◆ INSTRUCTIONS FOR THE TASK:
Please show all lines of the records that include "well".

(DATASET CONTENT begins)

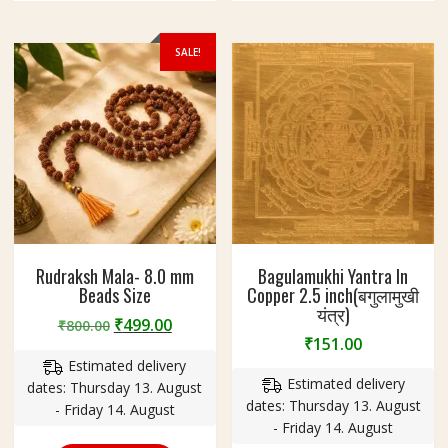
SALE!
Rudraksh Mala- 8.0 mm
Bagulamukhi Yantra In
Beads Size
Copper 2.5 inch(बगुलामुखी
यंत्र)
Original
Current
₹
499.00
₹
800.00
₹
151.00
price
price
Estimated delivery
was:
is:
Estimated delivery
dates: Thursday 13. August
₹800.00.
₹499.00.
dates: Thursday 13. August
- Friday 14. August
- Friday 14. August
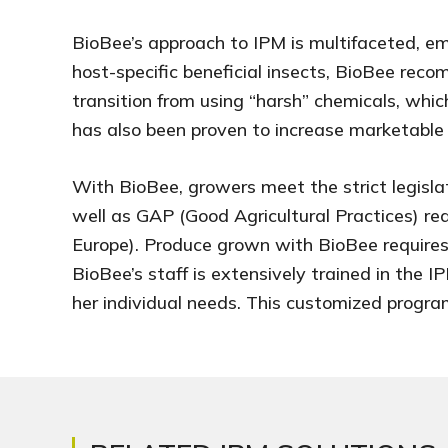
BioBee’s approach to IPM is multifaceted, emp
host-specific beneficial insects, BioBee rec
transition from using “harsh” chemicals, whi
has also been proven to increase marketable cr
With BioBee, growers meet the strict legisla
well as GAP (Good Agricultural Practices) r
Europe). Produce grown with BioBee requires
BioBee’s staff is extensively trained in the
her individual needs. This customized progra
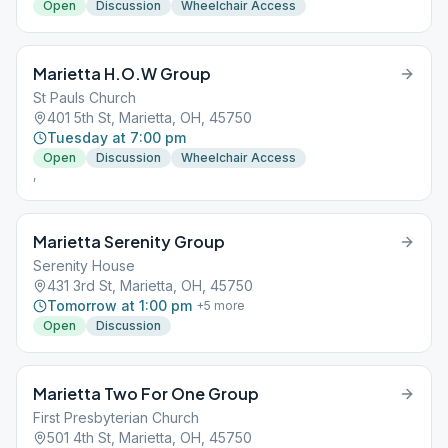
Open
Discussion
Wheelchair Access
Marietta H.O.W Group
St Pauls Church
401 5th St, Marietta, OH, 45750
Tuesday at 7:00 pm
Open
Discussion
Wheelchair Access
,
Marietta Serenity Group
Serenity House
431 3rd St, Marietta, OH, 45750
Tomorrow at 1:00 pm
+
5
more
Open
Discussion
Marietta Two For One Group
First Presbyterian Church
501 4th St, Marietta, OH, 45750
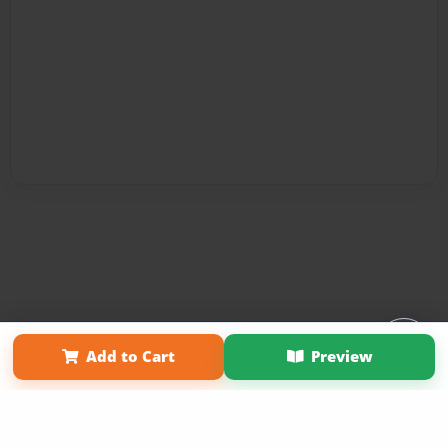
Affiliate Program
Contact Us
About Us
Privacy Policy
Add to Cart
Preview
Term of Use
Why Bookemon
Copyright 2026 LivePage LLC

(DATASET CONTENT ends)
(DATASET CONTENT begins)

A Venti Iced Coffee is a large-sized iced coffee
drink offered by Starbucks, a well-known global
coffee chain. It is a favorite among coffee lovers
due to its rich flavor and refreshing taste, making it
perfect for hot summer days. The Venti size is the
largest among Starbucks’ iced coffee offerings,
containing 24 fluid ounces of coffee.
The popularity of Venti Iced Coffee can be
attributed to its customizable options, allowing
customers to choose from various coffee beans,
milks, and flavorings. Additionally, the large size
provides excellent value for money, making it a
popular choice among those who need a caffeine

(DATASET CONTENT ends)

◆ EXERCISE OUTPUT:
well as GAP (Good Agricultural Practices) r
drink offered by Starbucks, a well-known global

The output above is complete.